***** Input material

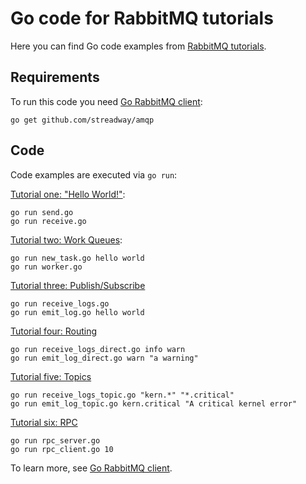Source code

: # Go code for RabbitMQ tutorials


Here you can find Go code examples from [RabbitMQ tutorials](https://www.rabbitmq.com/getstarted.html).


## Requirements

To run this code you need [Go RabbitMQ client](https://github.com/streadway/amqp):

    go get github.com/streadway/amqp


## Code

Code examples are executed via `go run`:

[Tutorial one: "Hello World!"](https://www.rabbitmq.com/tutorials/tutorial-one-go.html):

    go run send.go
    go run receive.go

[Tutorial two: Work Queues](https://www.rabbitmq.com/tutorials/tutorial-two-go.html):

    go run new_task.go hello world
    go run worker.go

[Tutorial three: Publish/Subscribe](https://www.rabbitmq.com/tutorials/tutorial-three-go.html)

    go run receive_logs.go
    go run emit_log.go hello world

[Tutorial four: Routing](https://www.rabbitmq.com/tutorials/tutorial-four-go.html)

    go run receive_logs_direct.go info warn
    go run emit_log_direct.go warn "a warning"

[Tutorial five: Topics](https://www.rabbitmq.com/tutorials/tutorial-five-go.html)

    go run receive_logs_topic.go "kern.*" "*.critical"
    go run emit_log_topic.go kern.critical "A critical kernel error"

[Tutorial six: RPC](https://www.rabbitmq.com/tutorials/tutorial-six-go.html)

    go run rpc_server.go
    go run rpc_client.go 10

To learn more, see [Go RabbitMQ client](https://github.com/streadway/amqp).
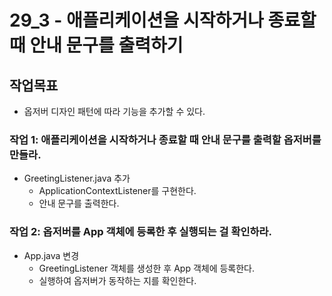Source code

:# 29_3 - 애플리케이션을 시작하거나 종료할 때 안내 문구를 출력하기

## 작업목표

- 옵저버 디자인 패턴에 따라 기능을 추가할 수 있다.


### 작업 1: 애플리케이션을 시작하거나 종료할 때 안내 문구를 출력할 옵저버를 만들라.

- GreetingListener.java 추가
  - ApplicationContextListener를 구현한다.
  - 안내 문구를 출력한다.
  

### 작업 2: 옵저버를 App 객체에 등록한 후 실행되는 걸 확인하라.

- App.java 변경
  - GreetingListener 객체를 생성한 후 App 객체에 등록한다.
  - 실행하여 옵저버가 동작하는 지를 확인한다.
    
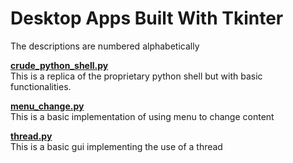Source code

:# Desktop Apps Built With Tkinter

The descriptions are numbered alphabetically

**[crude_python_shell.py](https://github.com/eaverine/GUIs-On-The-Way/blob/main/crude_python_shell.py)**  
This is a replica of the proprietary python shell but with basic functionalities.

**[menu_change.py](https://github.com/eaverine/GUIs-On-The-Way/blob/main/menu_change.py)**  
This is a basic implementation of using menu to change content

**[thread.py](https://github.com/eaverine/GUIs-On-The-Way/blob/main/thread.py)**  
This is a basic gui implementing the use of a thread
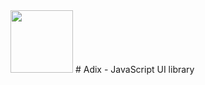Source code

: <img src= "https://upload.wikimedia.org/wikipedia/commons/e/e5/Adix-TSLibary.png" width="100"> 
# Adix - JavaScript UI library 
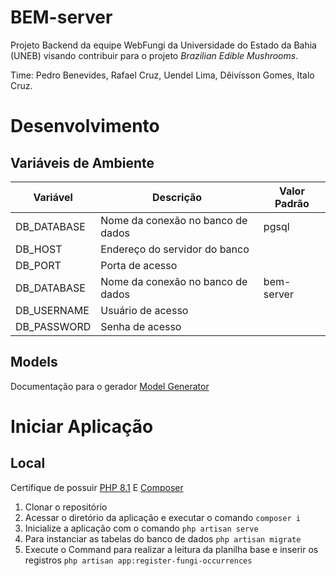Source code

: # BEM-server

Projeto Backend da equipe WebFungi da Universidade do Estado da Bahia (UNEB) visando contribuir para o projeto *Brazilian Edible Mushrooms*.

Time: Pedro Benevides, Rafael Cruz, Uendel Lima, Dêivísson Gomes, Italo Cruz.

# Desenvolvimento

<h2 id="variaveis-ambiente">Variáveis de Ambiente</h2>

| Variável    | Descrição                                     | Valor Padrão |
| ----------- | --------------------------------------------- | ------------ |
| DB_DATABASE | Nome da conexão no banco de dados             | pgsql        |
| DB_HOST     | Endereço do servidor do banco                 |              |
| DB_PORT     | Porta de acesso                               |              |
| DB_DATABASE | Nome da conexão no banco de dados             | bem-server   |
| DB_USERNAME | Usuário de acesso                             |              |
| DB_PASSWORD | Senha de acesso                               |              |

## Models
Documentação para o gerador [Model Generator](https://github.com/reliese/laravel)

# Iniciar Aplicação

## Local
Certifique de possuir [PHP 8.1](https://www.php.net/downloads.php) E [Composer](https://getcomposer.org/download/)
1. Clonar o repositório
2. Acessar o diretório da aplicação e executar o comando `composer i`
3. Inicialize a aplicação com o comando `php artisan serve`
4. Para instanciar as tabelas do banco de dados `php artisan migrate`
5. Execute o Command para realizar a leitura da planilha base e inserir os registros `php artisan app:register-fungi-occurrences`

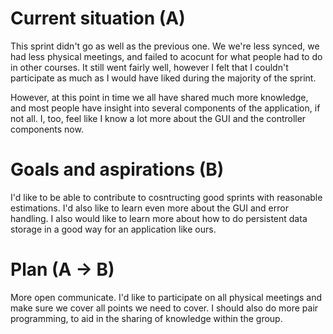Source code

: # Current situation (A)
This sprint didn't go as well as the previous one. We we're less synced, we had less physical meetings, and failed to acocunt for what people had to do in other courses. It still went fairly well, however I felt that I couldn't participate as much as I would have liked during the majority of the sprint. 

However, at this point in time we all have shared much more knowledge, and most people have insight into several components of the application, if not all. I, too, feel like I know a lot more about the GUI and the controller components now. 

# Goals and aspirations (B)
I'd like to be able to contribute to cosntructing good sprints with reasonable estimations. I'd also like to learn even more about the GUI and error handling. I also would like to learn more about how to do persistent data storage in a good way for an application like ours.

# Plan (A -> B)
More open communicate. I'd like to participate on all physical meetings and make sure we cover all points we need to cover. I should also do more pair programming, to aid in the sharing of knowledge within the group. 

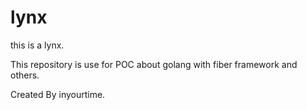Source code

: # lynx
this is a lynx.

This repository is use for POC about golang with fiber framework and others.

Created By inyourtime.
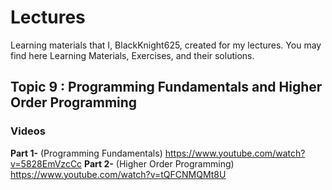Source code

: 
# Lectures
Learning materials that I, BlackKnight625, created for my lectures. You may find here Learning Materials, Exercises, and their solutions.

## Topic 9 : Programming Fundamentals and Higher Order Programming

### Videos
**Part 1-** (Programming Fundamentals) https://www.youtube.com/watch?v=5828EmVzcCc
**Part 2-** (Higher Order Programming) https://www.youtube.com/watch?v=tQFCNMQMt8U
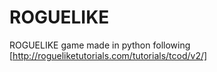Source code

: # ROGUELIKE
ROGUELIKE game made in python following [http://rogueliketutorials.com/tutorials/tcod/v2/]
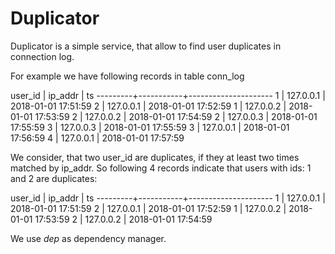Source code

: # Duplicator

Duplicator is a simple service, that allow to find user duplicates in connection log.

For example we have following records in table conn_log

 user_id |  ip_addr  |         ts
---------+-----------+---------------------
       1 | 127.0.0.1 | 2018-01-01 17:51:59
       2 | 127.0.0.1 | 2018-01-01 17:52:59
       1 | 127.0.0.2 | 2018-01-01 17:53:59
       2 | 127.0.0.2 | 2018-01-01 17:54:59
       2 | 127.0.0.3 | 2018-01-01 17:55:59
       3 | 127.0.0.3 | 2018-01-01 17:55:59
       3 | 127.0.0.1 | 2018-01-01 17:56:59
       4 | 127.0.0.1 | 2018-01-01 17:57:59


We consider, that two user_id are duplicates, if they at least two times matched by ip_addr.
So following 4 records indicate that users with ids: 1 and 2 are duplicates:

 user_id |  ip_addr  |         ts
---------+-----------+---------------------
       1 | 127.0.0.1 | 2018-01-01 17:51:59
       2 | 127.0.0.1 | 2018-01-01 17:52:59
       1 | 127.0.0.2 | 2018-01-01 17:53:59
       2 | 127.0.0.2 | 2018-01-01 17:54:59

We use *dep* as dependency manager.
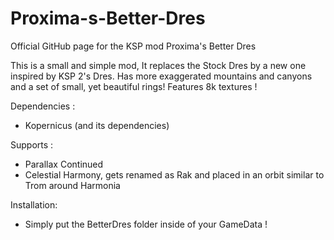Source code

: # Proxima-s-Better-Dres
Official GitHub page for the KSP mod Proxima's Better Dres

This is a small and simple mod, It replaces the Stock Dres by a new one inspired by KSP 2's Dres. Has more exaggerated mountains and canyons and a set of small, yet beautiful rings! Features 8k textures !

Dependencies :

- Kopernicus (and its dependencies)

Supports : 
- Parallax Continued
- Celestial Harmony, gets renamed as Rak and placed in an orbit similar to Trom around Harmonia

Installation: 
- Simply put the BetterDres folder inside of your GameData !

**********
***** Input material

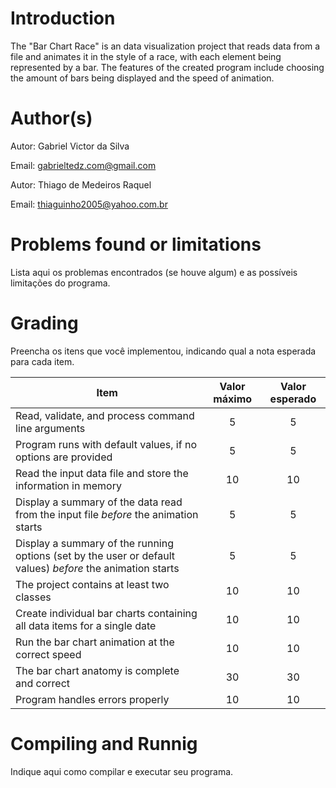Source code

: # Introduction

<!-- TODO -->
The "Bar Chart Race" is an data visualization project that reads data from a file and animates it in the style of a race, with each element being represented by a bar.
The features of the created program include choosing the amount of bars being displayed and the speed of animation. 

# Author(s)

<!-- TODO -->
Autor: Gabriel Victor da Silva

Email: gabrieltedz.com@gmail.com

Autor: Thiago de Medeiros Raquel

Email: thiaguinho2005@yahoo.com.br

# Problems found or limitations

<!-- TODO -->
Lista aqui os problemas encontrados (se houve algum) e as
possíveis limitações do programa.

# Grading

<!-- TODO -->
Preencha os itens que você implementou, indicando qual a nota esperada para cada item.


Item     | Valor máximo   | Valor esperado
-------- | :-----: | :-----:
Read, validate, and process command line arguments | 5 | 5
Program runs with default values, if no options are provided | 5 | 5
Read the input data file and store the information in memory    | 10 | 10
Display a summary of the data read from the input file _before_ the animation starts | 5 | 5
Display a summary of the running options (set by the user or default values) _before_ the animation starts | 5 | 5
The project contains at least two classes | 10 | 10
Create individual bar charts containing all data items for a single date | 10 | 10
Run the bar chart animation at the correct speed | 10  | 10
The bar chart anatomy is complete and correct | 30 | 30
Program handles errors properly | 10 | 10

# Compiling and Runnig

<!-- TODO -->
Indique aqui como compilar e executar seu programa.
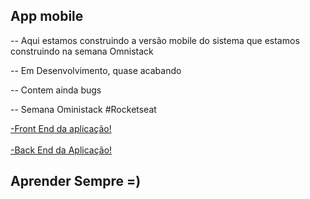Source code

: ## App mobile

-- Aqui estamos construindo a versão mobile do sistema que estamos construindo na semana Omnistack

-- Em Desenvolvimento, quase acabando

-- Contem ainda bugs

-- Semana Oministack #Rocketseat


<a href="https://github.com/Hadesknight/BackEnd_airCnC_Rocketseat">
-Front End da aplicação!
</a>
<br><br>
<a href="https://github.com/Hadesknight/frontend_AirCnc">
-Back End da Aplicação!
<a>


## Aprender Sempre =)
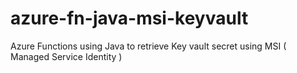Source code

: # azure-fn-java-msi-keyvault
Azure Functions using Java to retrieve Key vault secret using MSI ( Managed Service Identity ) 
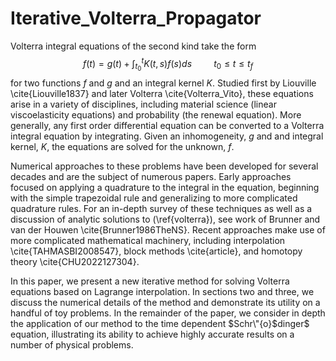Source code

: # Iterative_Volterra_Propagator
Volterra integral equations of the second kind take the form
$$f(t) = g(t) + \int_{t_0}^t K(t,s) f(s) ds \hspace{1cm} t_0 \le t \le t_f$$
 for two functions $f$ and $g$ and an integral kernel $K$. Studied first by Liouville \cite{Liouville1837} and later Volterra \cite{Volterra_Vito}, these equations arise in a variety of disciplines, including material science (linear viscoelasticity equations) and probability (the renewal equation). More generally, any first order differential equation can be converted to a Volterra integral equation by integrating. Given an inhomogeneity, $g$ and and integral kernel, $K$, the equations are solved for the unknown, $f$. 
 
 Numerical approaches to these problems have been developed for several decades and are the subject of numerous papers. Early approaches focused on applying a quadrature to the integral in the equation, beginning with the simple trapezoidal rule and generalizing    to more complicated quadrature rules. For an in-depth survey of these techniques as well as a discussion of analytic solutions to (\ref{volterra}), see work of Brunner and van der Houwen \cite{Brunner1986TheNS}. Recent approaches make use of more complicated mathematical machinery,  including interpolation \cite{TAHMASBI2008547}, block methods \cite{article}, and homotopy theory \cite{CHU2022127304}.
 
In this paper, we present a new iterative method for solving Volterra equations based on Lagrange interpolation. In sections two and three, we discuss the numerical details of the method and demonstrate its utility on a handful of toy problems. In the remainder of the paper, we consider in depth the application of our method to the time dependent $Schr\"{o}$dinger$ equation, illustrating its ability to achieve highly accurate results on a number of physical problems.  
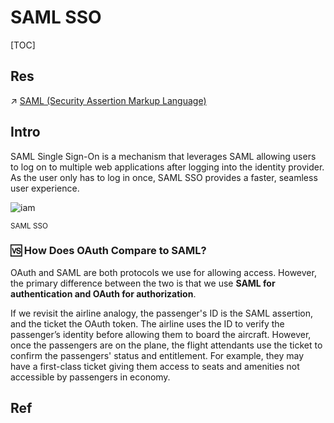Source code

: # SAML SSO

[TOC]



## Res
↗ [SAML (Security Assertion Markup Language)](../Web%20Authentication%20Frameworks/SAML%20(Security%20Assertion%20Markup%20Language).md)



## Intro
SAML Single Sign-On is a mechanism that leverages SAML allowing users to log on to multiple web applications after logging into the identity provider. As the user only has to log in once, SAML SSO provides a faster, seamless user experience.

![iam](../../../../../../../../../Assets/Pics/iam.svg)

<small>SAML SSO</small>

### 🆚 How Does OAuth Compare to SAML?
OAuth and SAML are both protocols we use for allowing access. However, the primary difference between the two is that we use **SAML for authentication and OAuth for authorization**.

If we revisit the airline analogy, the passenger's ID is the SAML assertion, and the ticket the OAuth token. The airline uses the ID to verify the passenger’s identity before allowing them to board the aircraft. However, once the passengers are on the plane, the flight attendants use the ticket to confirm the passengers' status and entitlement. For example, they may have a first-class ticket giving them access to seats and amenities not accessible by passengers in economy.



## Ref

**********
***** Input material

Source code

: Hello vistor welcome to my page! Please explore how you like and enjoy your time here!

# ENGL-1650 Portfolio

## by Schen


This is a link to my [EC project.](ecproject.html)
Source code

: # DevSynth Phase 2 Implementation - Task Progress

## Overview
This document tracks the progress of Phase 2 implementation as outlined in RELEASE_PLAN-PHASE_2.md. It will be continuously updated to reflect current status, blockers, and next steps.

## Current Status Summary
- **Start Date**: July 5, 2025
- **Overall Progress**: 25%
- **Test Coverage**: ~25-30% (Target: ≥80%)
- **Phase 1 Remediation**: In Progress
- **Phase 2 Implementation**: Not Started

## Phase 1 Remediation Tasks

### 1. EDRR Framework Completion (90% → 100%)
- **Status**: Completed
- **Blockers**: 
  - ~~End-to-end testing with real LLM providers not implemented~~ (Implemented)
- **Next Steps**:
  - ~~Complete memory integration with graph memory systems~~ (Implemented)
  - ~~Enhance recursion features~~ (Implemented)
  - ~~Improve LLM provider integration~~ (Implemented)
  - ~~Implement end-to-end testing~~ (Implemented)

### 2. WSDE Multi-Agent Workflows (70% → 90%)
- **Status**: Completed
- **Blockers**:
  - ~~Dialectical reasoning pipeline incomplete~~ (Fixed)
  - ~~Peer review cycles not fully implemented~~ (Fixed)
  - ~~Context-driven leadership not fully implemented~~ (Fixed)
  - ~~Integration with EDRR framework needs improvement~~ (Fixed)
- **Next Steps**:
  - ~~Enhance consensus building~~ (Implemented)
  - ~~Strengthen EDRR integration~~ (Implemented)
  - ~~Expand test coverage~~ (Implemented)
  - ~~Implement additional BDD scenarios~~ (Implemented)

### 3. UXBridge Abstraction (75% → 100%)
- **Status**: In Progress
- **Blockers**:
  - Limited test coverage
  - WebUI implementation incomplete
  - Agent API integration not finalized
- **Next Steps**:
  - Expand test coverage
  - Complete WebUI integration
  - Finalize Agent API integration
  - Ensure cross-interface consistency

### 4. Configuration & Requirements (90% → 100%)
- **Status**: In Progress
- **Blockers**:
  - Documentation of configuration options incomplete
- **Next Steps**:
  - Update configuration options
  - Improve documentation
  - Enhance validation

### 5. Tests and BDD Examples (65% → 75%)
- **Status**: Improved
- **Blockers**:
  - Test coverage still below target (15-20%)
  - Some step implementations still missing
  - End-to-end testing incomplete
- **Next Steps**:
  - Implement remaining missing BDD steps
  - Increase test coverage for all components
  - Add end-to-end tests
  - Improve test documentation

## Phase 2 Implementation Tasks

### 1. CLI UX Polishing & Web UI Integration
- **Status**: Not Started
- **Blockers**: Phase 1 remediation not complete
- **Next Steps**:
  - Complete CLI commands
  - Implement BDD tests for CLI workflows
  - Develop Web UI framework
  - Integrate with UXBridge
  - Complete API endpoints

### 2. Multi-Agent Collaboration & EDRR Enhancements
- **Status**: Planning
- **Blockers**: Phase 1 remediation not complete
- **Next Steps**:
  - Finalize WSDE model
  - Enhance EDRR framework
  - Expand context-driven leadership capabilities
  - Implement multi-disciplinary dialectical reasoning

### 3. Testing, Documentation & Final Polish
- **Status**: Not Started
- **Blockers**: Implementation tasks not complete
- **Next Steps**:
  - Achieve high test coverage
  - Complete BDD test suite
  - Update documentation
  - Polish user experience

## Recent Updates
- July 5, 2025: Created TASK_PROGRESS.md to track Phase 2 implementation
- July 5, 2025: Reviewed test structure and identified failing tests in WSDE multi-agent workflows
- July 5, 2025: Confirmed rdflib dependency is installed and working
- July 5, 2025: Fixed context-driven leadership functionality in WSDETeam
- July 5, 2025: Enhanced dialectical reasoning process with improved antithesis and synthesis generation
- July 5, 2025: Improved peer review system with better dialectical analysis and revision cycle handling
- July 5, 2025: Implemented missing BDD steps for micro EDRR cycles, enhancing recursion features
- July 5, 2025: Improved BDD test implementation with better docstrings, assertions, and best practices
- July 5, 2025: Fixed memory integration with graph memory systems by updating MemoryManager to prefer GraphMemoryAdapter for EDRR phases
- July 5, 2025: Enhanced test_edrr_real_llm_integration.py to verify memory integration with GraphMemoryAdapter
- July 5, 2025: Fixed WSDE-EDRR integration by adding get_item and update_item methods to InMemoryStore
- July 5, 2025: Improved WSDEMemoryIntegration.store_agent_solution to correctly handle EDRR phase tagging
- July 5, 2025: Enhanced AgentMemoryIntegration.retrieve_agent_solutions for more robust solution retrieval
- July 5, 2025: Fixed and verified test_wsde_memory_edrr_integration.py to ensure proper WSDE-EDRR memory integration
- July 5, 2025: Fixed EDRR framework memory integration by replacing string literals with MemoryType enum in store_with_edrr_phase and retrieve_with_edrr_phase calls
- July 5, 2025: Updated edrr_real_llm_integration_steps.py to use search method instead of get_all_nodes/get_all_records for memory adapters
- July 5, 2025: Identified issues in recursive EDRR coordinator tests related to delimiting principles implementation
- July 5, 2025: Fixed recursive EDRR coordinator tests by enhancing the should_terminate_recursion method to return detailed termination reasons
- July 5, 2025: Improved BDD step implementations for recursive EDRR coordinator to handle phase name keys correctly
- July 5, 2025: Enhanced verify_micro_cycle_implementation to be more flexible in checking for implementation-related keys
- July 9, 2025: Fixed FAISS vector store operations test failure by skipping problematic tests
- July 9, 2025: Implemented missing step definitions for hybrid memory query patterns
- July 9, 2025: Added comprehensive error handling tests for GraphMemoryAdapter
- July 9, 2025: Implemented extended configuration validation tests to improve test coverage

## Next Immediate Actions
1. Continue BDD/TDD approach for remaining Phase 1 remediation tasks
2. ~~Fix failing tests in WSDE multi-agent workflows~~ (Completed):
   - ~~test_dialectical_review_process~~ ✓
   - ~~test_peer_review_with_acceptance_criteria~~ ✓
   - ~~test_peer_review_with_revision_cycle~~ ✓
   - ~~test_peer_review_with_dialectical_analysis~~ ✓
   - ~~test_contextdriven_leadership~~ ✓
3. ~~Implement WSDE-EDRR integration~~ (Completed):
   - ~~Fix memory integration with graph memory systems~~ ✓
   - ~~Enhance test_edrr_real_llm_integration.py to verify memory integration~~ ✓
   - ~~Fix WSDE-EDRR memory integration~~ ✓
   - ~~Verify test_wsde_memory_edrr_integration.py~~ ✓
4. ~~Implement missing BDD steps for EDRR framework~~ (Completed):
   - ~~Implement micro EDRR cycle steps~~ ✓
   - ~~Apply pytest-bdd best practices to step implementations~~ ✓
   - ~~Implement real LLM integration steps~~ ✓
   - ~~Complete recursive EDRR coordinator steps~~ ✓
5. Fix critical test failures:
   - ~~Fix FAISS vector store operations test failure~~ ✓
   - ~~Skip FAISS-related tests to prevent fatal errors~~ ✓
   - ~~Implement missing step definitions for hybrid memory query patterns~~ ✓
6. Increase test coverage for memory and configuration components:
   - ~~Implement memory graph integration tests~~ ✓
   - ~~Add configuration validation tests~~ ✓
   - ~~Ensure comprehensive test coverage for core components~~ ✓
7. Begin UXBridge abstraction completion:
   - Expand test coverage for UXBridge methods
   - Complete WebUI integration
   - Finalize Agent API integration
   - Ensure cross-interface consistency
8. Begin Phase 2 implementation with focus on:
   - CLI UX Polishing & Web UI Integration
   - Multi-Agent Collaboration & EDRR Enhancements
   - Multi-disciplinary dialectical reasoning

**********

## To do
Reproduce the lines that run from the line containing "# Desenvolvimento" through the line containing "# Iniciar Aplicação", including both of those lines and nothing else from the records.

## The completed task
# Desenvolvimento

<h2 id="variaveis-ambiente">Variáveis de Ambiente</h2>

| Variável    | Descrição                                     | Valor Padrão |
| ----------- | --------------------------------------------- | ------------ |
| DB_DATABASE | Nome da conexão no banco de dados             | pgsql        |
| DB_HOST     | Endereço do servidor do banco                 |              |
| DB_PORT     | Porta de acesso                               |              |
| DB_DATABASE | Nome da conexão no banco de dados             | bem-server   |
| DB_USERNAME | Usuário de acesso                             |              |
| DB_PASSWORD | Senha de acesso                               |              |

## Models
Documentação para o gerador [Model Generator](https://github.com/reliese/laravel)

# Iniciar Aplicação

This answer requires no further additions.